Finding “bad” communities
Fig 6 - Python code for discovering anomalous communities
Above (Fig 6) we see the Python code used to generate the bad communities. The logic for find_bad_communities is very straightforward:
- Classify each process_create event for a host machine to generate a node pair (e.g., parent node and child node) and an associated weight (e.g. the output from our model)
- Construct a directed graph
- Perform community detection to generate a list of communities in the graph.
- Within each community, we determine how prevalent a parent-child is (e.g. each connection). We account for the commonness of a parent-child event in the final anomalous_score.
- If the anomalous_score meets or exceeds a threshold, we set aside that entire community for analyst review
- After each community has been analyzed, we return a list of “bad” communities sorted by the max anomalous_score
We trained the final model on a combination of real-world and simulated benign and malicious data. Benign data consisted of 3 days of Windows process event data gathered on our internal network. The sources of this data were a mix of user workstations and servers to replicate a small organization.

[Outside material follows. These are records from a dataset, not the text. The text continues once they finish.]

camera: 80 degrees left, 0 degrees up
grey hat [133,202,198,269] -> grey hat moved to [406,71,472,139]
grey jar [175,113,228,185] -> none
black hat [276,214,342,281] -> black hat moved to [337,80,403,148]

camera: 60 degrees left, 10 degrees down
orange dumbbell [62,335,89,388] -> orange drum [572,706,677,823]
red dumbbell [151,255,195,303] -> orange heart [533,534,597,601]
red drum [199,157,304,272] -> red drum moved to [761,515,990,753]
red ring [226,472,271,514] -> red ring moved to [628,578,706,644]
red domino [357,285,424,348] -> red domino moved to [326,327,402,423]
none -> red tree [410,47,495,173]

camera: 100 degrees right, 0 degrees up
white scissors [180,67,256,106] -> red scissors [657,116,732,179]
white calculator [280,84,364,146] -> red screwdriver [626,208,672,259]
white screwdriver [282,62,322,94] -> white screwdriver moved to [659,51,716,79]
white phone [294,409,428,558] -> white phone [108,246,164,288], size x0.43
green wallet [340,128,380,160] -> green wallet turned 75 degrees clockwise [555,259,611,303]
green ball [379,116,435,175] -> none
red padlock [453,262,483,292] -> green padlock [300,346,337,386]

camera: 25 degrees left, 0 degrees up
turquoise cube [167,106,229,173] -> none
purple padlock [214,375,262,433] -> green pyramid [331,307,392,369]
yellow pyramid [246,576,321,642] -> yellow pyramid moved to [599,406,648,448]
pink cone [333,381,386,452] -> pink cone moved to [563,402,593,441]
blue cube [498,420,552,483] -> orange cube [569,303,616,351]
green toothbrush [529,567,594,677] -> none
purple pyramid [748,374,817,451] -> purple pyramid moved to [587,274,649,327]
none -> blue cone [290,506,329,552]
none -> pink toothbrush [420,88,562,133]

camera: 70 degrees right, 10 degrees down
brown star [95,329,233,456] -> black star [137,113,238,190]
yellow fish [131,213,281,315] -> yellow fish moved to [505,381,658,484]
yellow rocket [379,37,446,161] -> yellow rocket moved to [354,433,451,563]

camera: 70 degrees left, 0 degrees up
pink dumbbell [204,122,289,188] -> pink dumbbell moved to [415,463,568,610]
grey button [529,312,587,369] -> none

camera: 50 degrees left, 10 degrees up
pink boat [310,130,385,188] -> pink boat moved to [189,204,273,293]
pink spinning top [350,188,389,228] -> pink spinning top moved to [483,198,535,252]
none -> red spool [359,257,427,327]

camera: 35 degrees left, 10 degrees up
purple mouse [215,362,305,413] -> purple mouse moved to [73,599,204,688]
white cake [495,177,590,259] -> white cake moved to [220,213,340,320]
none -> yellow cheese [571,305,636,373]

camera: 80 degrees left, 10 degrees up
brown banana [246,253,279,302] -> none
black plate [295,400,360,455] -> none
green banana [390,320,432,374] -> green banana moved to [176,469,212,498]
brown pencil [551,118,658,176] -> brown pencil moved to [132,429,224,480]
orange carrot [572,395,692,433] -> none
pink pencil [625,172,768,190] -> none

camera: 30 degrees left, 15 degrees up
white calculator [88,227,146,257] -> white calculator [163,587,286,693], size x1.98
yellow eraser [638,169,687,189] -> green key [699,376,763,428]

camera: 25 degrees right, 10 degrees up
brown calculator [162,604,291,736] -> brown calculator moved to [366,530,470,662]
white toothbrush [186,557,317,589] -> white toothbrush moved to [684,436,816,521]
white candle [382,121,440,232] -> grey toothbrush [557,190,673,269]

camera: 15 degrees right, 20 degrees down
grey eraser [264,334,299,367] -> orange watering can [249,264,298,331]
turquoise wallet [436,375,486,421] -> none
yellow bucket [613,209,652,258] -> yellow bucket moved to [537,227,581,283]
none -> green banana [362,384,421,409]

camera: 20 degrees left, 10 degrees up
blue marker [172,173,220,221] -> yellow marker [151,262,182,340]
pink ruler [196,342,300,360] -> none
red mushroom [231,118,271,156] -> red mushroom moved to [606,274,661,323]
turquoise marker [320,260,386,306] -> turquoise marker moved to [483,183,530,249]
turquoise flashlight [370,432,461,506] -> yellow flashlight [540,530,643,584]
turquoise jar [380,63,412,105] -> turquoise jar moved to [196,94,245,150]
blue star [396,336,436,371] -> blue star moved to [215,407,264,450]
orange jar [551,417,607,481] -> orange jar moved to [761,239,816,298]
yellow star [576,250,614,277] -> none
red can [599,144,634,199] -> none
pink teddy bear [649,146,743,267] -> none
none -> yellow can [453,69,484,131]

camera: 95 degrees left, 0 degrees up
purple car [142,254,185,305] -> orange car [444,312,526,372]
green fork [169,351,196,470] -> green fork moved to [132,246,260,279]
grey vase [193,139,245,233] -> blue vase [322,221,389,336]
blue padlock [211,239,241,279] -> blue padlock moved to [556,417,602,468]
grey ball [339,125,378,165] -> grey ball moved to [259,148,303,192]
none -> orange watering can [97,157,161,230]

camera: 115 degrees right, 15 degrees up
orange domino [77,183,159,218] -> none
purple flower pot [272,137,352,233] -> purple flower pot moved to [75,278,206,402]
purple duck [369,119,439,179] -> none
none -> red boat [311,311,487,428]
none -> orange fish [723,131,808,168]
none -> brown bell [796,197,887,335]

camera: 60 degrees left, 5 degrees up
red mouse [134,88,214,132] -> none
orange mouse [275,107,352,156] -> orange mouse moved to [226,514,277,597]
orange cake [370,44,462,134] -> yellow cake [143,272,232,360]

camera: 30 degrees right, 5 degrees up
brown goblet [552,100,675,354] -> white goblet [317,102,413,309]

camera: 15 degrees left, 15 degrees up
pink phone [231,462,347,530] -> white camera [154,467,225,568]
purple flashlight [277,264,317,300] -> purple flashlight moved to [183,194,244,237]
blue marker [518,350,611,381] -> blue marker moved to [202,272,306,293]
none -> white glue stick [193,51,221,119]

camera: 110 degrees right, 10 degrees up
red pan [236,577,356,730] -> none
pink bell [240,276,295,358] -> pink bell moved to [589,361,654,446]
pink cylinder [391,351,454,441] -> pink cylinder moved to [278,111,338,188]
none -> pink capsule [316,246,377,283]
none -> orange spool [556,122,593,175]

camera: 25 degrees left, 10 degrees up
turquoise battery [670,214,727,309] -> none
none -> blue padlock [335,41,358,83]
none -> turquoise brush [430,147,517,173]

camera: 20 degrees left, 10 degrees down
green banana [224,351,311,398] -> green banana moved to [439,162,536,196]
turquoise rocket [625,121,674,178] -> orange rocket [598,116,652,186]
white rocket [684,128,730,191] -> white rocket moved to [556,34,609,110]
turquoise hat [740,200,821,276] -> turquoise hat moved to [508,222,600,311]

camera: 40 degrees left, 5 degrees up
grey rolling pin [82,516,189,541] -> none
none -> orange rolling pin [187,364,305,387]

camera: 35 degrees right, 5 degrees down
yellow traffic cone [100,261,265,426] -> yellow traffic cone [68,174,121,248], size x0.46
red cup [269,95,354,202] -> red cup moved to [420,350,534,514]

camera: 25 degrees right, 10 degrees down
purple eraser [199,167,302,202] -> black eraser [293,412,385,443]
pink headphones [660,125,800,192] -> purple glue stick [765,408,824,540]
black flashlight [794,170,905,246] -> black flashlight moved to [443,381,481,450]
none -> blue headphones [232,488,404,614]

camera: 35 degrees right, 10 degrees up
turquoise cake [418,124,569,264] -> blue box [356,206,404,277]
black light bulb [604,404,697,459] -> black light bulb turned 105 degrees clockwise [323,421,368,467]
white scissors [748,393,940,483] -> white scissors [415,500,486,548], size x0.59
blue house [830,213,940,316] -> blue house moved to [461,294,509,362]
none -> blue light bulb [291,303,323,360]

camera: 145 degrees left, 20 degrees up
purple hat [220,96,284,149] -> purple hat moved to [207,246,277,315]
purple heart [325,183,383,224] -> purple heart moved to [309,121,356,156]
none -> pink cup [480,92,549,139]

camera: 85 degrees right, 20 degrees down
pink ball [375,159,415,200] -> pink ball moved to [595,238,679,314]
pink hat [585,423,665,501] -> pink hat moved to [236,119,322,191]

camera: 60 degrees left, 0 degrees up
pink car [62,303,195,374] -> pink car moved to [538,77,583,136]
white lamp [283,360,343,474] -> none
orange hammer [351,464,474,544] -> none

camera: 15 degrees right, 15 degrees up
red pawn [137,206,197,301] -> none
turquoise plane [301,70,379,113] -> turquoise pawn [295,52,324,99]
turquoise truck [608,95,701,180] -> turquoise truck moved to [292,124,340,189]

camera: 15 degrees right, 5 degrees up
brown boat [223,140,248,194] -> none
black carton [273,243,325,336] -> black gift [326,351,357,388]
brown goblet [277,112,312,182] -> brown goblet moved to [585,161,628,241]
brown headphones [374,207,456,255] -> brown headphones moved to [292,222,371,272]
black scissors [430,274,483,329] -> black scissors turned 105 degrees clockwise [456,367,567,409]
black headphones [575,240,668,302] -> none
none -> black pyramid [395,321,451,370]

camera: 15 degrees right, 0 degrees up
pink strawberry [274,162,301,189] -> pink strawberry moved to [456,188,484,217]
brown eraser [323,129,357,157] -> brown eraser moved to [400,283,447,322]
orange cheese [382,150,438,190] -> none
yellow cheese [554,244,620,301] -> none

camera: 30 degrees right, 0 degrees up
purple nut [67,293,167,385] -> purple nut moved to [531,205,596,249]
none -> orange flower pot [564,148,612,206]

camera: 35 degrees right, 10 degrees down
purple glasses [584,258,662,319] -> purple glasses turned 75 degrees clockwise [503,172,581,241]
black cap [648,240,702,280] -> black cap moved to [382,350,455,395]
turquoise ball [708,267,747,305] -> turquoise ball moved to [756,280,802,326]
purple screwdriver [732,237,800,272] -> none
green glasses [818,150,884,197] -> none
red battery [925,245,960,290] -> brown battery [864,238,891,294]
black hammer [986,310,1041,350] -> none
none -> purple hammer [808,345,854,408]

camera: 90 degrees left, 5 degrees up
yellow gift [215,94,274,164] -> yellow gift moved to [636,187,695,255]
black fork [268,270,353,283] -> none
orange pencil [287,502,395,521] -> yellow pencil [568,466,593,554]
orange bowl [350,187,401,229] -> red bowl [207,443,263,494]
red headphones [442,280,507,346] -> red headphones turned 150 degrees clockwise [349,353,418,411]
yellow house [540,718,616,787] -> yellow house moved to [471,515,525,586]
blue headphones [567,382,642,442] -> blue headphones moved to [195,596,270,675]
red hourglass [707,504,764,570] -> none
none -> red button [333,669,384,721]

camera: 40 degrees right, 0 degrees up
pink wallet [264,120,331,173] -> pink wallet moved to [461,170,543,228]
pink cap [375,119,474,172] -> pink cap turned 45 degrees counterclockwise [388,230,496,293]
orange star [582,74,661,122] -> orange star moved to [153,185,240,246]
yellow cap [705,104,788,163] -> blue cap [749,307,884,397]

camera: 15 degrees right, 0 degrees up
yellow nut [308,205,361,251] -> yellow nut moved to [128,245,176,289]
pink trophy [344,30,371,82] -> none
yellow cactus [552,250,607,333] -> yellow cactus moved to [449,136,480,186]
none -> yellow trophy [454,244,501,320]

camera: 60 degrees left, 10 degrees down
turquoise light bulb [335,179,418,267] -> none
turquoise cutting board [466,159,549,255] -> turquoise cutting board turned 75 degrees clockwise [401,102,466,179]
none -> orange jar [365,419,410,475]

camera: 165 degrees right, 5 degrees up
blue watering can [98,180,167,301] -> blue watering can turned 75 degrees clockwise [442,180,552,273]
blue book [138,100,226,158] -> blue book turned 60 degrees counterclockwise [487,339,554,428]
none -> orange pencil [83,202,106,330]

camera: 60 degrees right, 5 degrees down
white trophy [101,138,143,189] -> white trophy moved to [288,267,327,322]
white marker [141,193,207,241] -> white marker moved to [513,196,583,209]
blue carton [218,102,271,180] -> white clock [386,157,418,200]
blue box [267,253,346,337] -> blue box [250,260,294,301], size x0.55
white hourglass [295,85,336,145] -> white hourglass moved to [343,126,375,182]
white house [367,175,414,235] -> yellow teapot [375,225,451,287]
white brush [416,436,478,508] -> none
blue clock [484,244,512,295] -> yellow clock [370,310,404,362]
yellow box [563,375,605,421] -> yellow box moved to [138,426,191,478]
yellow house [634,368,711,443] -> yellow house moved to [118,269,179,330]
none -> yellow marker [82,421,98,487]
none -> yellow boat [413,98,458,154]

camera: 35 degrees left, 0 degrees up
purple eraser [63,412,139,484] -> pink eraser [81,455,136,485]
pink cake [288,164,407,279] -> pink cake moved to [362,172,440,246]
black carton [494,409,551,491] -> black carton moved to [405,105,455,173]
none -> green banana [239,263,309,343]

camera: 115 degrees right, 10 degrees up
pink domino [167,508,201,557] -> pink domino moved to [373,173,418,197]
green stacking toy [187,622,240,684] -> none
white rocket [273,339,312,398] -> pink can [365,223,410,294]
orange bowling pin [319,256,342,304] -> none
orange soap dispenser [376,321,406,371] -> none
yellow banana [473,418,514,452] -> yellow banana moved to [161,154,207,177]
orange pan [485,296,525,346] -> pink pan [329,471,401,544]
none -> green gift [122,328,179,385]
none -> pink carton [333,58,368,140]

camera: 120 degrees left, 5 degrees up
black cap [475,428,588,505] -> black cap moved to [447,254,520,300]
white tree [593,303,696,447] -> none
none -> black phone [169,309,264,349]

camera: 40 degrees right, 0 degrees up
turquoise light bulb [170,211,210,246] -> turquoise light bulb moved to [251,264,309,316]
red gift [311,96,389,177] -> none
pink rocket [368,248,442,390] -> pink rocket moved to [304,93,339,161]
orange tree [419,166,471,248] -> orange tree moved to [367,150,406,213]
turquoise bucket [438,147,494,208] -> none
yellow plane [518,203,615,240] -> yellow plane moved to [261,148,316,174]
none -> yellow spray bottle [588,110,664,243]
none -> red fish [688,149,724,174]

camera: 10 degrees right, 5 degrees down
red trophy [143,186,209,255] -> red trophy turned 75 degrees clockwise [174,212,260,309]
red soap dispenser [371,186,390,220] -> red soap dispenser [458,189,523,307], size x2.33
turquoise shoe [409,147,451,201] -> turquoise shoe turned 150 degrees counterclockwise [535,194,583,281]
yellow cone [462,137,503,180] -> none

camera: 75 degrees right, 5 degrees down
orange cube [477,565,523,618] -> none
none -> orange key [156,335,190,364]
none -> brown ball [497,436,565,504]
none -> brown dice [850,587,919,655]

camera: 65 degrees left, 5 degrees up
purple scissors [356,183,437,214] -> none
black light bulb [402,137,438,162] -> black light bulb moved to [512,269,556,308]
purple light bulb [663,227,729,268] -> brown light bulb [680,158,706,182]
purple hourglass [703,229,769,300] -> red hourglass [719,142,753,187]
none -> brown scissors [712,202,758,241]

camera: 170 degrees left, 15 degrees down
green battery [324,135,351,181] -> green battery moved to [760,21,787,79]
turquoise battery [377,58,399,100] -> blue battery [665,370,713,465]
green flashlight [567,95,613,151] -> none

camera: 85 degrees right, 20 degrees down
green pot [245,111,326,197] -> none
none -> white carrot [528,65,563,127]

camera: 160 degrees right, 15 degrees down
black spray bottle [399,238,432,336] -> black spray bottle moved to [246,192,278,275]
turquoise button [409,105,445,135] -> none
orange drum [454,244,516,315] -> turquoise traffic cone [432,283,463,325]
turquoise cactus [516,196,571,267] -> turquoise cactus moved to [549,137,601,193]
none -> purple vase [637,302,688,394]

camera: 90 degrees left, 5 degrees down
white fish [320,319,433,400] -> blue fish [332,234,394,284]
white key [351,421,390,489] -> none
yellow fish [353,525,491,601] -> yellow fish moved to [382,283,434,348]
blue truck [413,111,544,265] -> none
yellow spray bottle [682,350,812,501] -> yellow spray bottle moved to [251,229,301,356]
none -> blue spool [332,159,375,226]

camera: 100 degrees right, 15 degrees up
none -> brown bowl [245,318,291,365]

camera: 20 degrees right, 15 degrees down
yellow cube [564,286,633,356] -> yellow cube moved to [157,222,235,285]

We generated malicious data by detonating all the ATT&CK techniques available via the Endgame RTA framework, as well as launching macro and binary-based malware from advanced adversaries like FIN7 and Emotet.
For our main experiment, we decided to use event data from the MITRE ATT&CK Evaluation provided by Roberto Rodriguez’s Mordor project. The ATT&CK Evaluation sought to emulate APT3 activity using FOSS/COTS tools like PSEmpire and CobaltStrike. These tools allow living off the land techniques to be chained to perform Execution, Persistence, or Defense Evasion tasks.
The framework was able to identify several multi-technique attack chains using exclusively process creation events. Discovery (Fig 7) and Lateral Movement (Fig 8) we discovered and highlighted for analyst review.
Fig 7 - Process chain performing “Discovery” techniques
Fig 8 - Process chain performing lateral movement
A byproduct of our approach is not only the ability to discover anomalous process chains, but also the ability to demonstrate the value of the prevalence engine in suppressing false positives. In combination, we were able to drastically reduce the amount of event data that needed to be reviewed by an analyst. By the numbers:
- We tallied ~10K process creation events per endpoint in the APT3 scenario (5 endpoints total).
- We identified ~6 anomalous communities per endpoint.
- Each community consisted of ~6-8 events apiece.
We’re in the process of taking this research from proof-of-concept to integrated solution as an Elastic Security feature. The most promising feature is the \prevalence engine. Prevalence engines highlighting frequency of occurrence of files are common, but describing prevalence of relationships between events will help security professionals detect threats in new ways, both by looking at what is rare/common in their enterprise and eventually augmented by measurements of what is rare globally.
We presented this graph-based framework (called ProblemChild) at VirusBulletin and CAMLIS last year with the goal of reducing the need for domain expertise in the detector writing process. By applying supervised machine learning to derive a weighted graph, we demonstrated an ability to identify communities of seemingly disparate events into larger attack sequences. Our framework applies conditional probability to automatically rank anomalous communities, as well as suppress commonly occurring parent-child chains. When applied towards both goals, this framework can be used by analysts to aid in the crafting or tuning of detectors and reduce false positives over time.